- **Request**:
Pick out every line of the data below that contains the string "КАМА", matching case exactly.

(Page-level text extractions)
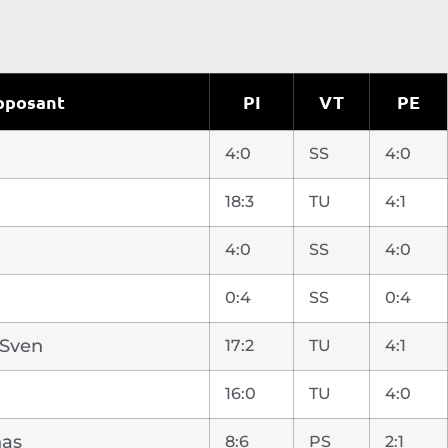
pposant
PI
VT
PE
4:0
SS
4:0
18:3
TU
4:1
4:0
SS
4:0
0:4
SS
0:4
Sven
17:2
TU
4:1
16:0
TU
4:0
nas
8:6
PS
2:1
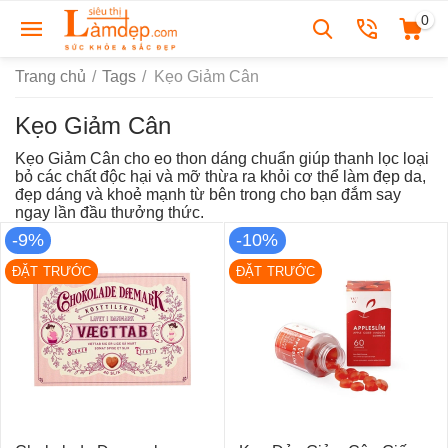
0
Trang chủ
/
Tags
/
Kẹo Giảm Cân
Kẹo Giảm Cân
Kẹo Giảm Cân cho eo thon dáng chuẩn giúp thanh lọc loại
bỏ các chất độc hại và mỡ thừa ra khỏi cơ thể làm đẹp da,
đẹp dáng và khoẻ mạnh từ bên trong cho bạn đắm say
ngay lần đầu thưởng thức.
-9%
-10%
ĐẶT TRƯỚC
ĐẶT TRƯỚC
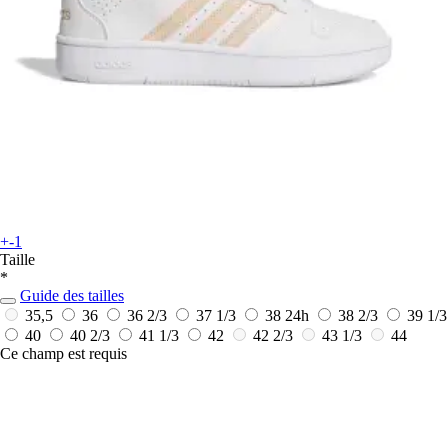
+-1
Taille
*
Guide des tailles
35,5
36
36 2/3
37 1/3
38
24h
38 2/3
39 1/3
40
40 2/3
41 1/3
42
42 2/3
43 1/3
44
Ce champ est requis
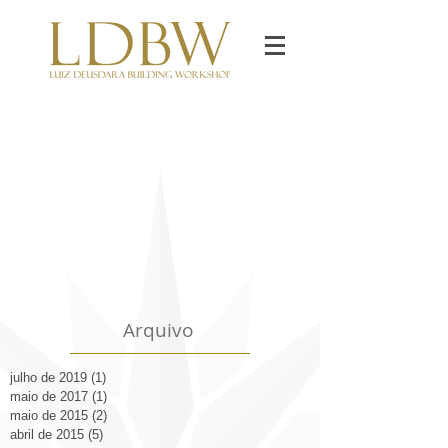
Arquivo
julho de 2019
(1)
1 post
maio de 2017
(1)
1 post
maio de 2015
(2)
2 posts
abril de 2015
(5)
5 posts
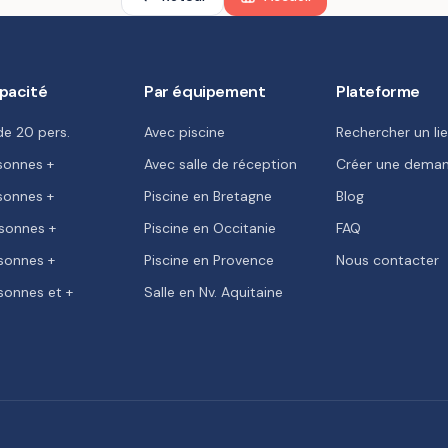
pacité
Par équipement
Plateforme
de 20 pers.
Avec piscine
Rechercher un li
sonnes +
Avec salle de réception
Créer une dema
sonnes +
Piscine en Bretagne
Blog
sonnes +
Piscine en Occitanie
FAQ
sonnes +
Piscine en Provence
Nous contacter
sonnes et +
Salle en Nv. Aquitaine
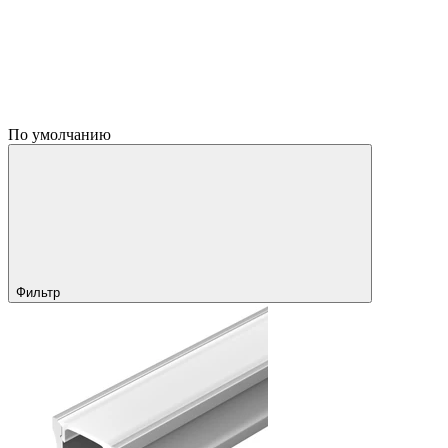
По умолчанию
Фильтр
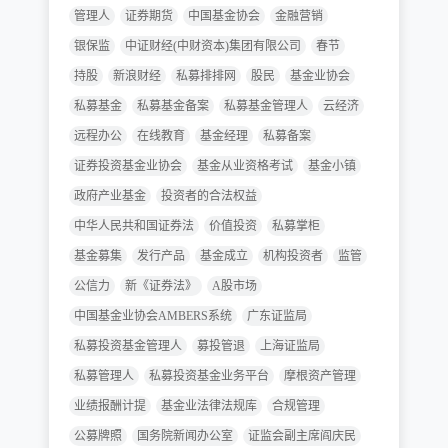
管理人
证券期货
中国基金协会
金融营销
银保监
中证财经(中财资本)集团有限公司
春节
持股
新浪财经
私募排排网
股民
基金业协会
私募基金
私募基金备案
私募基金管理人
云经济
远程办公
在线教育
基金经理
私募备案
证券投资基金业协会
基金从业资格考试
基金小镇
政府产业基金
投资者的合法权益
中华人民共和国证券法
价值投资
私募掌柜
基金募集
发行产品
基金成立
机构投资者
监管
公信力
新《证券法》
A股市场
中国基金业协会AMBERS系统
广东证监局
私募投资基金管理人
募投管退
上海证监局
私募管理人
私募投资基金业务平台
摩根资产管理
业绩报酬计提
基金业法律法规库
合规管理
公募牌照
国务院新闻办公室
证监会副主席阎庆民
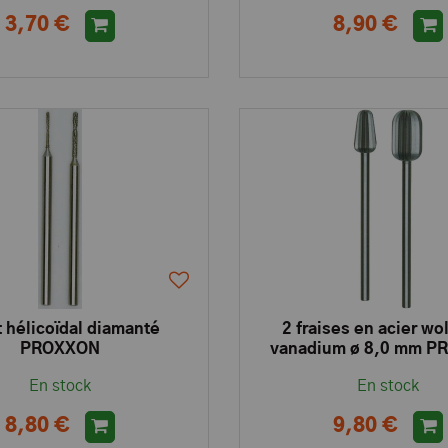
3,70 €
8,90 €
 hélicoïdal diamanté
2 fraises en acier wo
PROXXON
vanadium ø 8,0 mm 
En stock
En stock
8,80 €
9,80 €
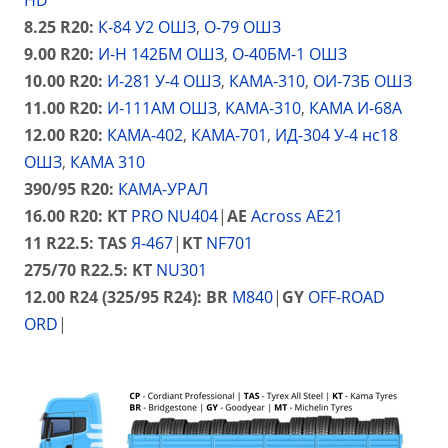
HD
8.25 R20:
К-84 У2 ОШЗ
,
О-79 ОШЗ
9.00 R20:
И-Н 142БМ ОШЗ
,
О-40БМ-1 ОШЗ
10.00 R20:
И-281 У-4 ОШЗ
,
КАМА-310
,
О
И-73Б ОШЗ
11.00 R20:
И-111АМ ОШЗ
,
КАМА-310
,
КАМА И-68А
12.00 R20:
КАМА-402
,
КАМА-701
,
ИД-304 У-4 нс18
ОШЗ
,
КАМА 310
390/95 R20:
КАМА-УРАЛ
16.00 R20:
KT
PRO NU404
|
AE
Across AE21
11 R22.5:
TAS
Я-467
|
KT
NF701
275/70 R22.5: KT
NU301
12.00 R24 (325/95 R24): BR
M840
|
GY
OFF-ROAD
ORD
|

- **Result**:
КАМА-310
КАМА-310
КАМА И-68А
КАМА-402
КАМА-701
КАМА 310
КАМА-УРАЛ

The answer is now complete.